8 Ağustos 2013 Perşembe

SANAYİ BEKLEMEKTEN ÇÜRÜYECEK



 06.08.2013 Milliyet-Ankara Gazetesi



Türk sanayisi, bir doygunluk noktasına geldi. Artık yabancı firmaların taşeronu olmak, dışarıdan alıp, parçaları birleştirmek ya da taklit ürünler üretmek kesmiyor Türk sanayisini. Sınıf atlamak, kabiliyetine yakışır işler yapmak istiyor. Kendini geliştirmeyen ülkelerin düştüğü ‘orta gelir tuzağı’na düşmek istemiyor. Kendi teknolojisini geliştirmeyen,  sanayisine, ticaretine yeni açılımlarla yön vermeyen ülkeler düşüyor bu tuzağa. Kısıtlı teknolojisi, ufuksuz iş yaşamıyla olduğu yerden ilerleyemediği gibi, gerisin geriye tepetakla yuvarlanabiliyor. İşte biz, bu ipin üzerinde yürüyoruz şimdi; destek olmazsa karşıya geçemeyeceğiz. O yüzden “Elimiz, ayağımız tutarken talip olduğumuz şu işlere girişelim” diyor sanayiciler. Hepsi demese de diyenlere kulak verelim, onlar iddialarının arkasında duracak beceriye de kavuştular çünkü.



Önce ARUS

Yerli araba konusu açılmıştı ama raylı ulaşım sistemlerinde daha hızlı davrandı sanayicilerimiz. 82 firma, 29 destekleyici kurumla bir araya geldi, hızla 'Anadolu Raylı Ulaşım Sistemleri Kümelenmesi ARUS’u oluşturdular. 1 yıl önce metronun yüzde 51’ine taliptiler, bu yıl yüzde 100’üne talipler. O kadar hızlı ve planlı bir hazırlık yaptılar ki şimdi yüksek hızlı trene de talipler.



Uçağın yüzde 40’ına

6-8 Mart 2013 tarihleri arasında  Savunma ve Havacılıkta Endüstriyel İşbirliği Günleri” yapıldı Ankara’da. Boeing, Airbus gibi dev sivil havacılık şirketleri, büyük ilgi gösterdi bu etkinliğe. 4 binin üzerinde ikili iş görüşmesi yapıldı. İş yapamayacağı adamla görüşmez böyle firmalar,  Türkiye’deki savunma ve sivil havacılık sektöründe üretim  kabiliyetini ölçtüler. Görüşmelerin çoğu olumlu geçti. Türk Hava Yolları 2014-2021 yılları arasında teslim edilmek üzere  137 Airbus, 115 Boeing uçağı satın aldı. Maliyeti 31 milyar 200 milyon dolar yani 57 milyar (katrilyon)Türk lirası. Sanayicilerimiz, havacılık alanında da iddia sahibi, bu ihalelerin de yüzde 40’ına talip oldular. “İlk anda bu kadarını yapacak kudretimiz var” diyorlar.



Savunma sanayi uyguluyor

Savunma Sanayi Müsteşarlığı, kamu kurumları arasında bu konuyu en iyi değerlendiren kurum oldu. ATAK helikopteri, genel maksat helikopteri ve F 35 uçağının toplam proje bedeli 22,7 milyar dolar yani 41 milyar (katrilyon) Türk Lirası ve bu projenin yüzde 57’si yerli sanayici işin içine katılarak yapıldı. 23 milyar liralık kısmı yani. Olabiliyormuş değil mi?

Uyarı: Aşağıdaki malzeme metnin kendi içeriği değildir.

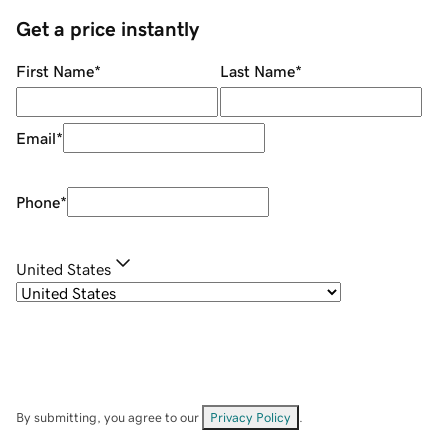
Get a price instantly
First Name
*
Last Name
*
Email
*
Phone
*
United States
By submitting, you agree to our
Privacy Policy
.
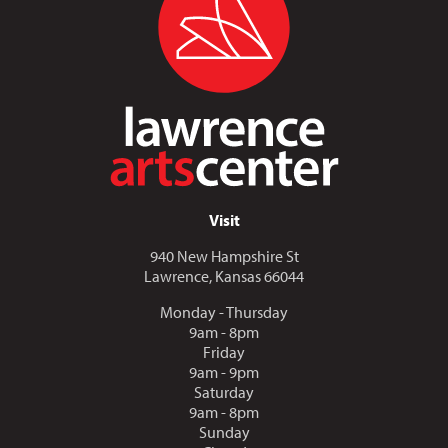
Visit
940 New Hampshire St
Lawrence, Kansas 66044
Monday - Thursday
9am - 8pm
Friday
9am - 9pm
Saturday
9am - 8pm
Sunday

Dünyanın güvendiği sanayicilerimize, kendi ülkemizin kurumları ve yöneticileri niye güvenmiyor acaba? Güveniyorsa özellikle yabancı ihalelerdeki yerli katkı oranlarını niye dikkate almıyorlar. Niye bizzat Başbakanlığın yerli üreticiyi destekleyen genelgelerinin gereğini yerine getirmiyorlar?

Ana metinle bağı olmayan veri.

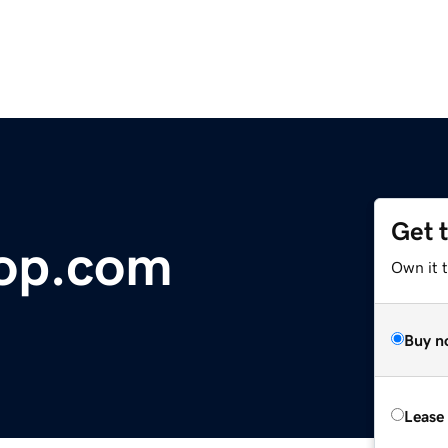
Get 
hop.com
Own it 
Buy n
Lease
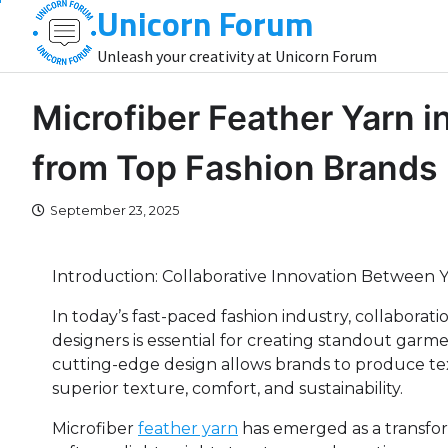
Unicorn Forum
Skip
to
Unleash your creativity at Unicorn Forum
content
Microfiber Feather Yarn i
from Top Fashion Brands
September 23, 2025
Introduction: Collaborative Innovation Between
In today’s fast-paced fashion industry, collabor
designers is essential for creating standout garm
cutting-edge design allows brands to produce texti
superior texture, comfort, and sustainability.
Microfiber
feather yarn
has emerged as a transform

Çürük direksiyonla nereye?
Ankara, geçtiğimiz ay açıklanan Türkiye’nin İlk 500 Firması arasına 7’si kamu olmak üzere 34 firmayla girdi. Organize sanayi bölgelerinde, teknokentlerinde, üniversitelerinde yay  gibi gerilmiş bir sanayi altyapısı hazır bekliyor. Dokunsanız zıpkın gidecek, hedefine saplanacak. Ancak bu arabanın frenine kim basıyorsa kırmızı, sarı, yeşil, bütün ışıklarda bekliyor sanayimiz. Beklemekten teknolojiler değişecek, başkaları ihaleleri alacak, bizim tuttuğumuz direksiyon da çürüyüp elimizde kalacak. “Gidelim” deseniz nereye gidilir bu çürük  direksiyonla? Yönümüz belliyken gidelim artık.